Actions to take =
• A. According to the CTIC Meguro text, which archdiocese decided to open the new CTIC Center in Meguro?
• B. Pick up the CTIC Meguro text after its final sentence and extend it.

Article =
┌──

Adolfo Nicolas sj (CTIC Meguro)
The original idea of CTIC, some twelve years ago, was that of a Socio-Pastoral Center. But, as it often happens, the urgent and the immediate take always priority over other dimensions that require reflection, long range planning and careful follow up. The Original CTIC has been doing an excellent work at helping Migrants in the urgent and pressing problems of survival, legal and immigration problems, pressing marriage conflicts and the like.

As the needs of the growing foreign communities multiplied, the urgency and importance of long range pastoral accompaniment and follow up became more and more evident and Tokyo Archdiocese decided to open a new CTIC Center in Meguro. This Center has mostly Pastoral objectives, which, naturally, can never be severed from the general human situations and needs. Thus we are working now on Training Seminars, Renewal of Sacramental and Community life, Accompaniment and Pastoral care of people in emergency situations like detention, serious or difficult illness and the like. We want to contribute to lively Pastoral programs in Parishes, coordination of this wide ministry to foreign groups, all in an ongoing dialogue with Priests and other Ministers to Migrants and their families. We are also working together with the Sister Centers of Urawa and Yokohama, who are dealing with similar issues and concerns.

└──

Dataset extract =
┌──

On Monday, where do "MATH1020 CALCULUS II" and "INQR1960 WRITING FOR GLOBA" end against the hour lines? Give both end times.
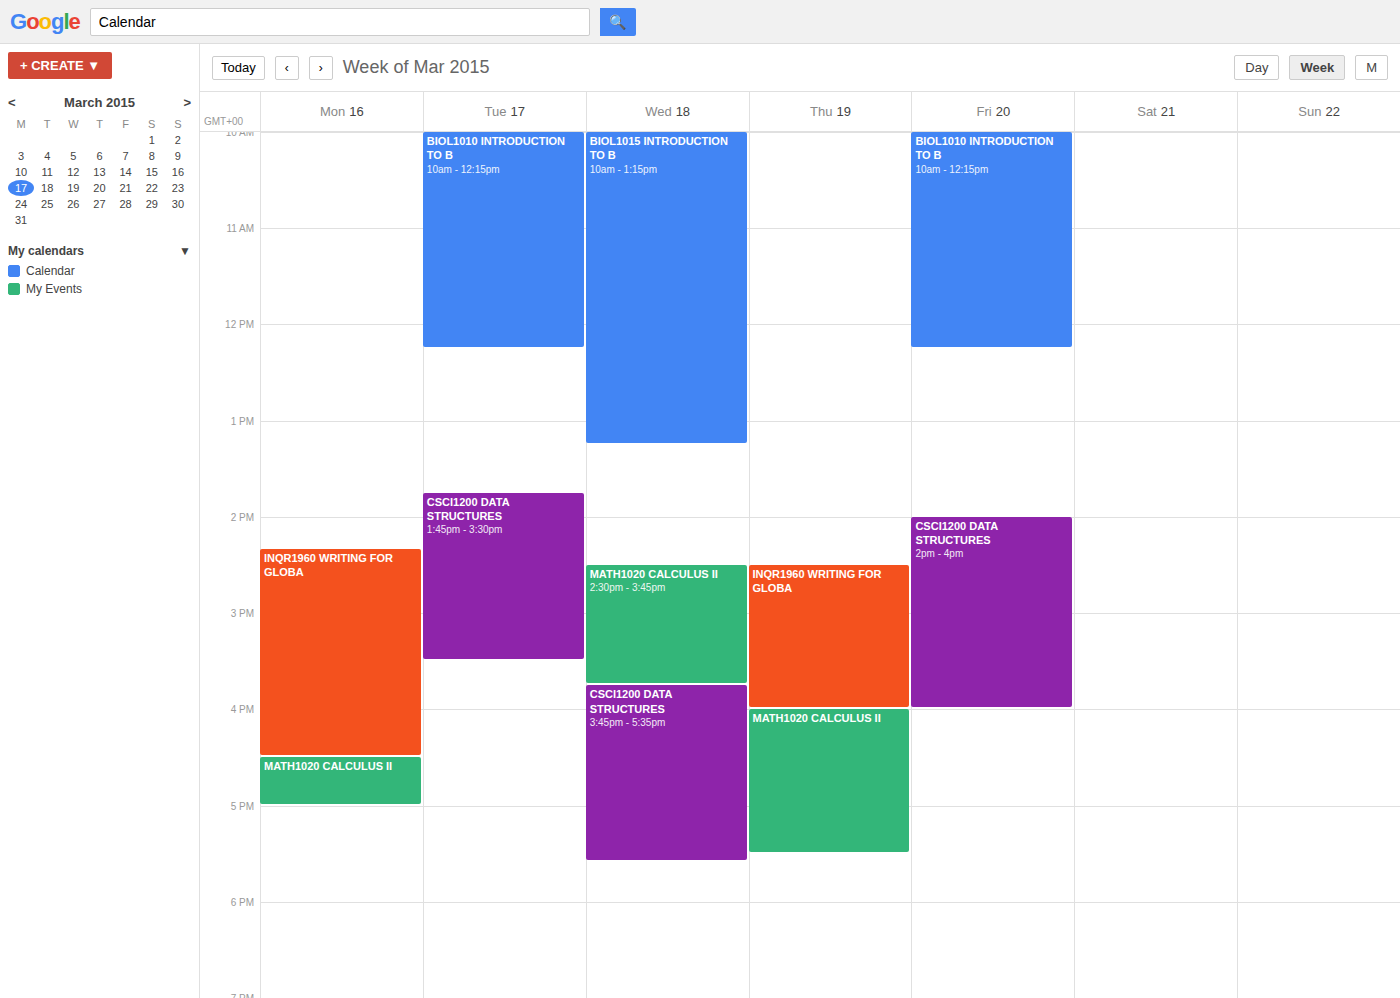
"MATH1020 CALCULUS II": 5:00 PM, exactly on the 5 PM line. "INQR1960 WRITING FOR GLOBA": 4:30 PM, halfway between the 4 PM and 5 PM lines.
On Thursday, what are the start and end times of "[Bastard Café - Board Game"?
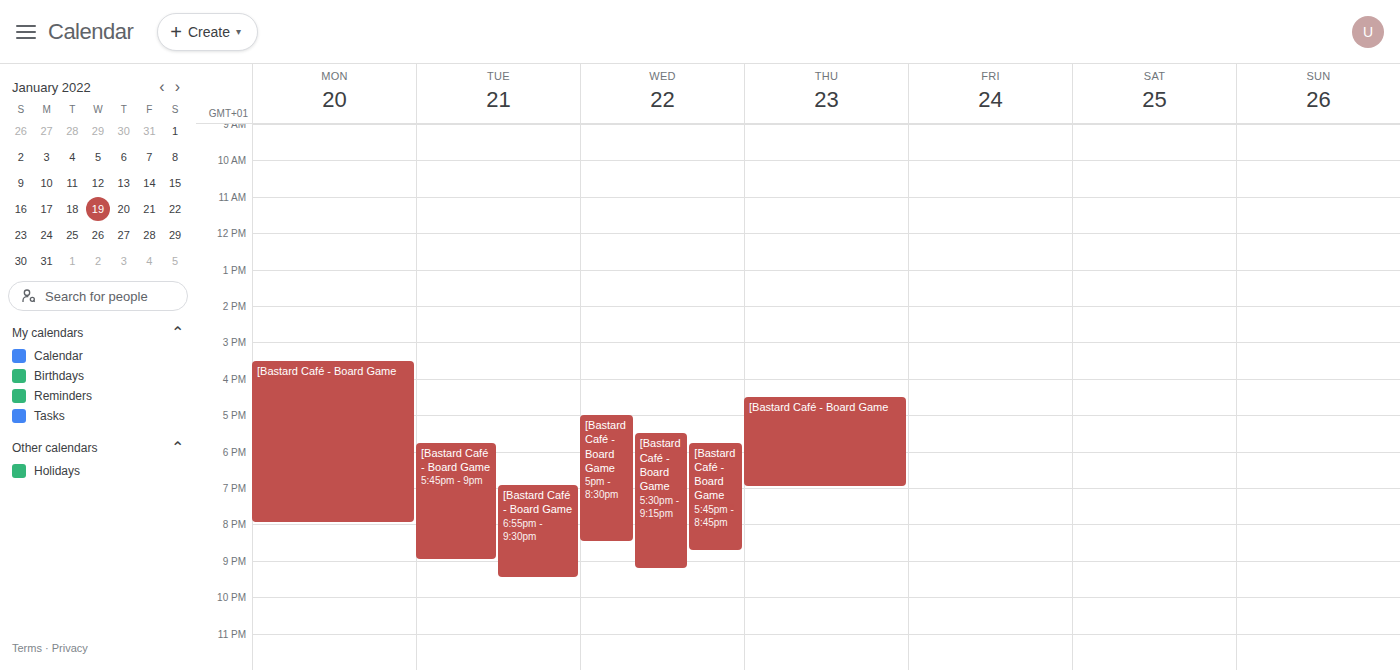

└──

Responses =
• A. Tokyo Archdiocese

• B.
The great geographic extension of Tokyo is a handicap when it comes to service to groups that are very busy and who can hardly administer their time and movements with much freedom.
This has brought the Diocese to accept the opening of a new small CTIC Center in Chiba, which will service that area of the Archdiocese, where there are many foreign workers and where the priests and lay people have been offering very good service for many years. This new Center will begin to function in April of 2002.


It does not take much time to realize how complex and unsettled the situation of foreigners in Japan is. Much has been written and said about the economic, political or social needs, problems or difficulties that foreigners meet in the country. I consider them well known and take them for granted in these lines, so that I can concentrate on the so-called "Pastoral" situation. In doing this I am trying to see beyond the emergencies into the long term personal reality of so many people who "had to leave" their family and country, their culture and home and risk everything in order to follow the dream of a new future, be it permanent or temporary.



The first and most obvious fact is the situation of being "uprooted from their own Culture." This is much more than missing the food, the Festivals and the traditional dances they grew up with. Culture has been defined as "a pattern of shared meanings and values, embodied in a network of symbols, myths and rituals, created by a particular group as it struggles to adjust to life's challenges and educating its members about what is considered to be the orderly, correct, and decent way to feel, think and behave.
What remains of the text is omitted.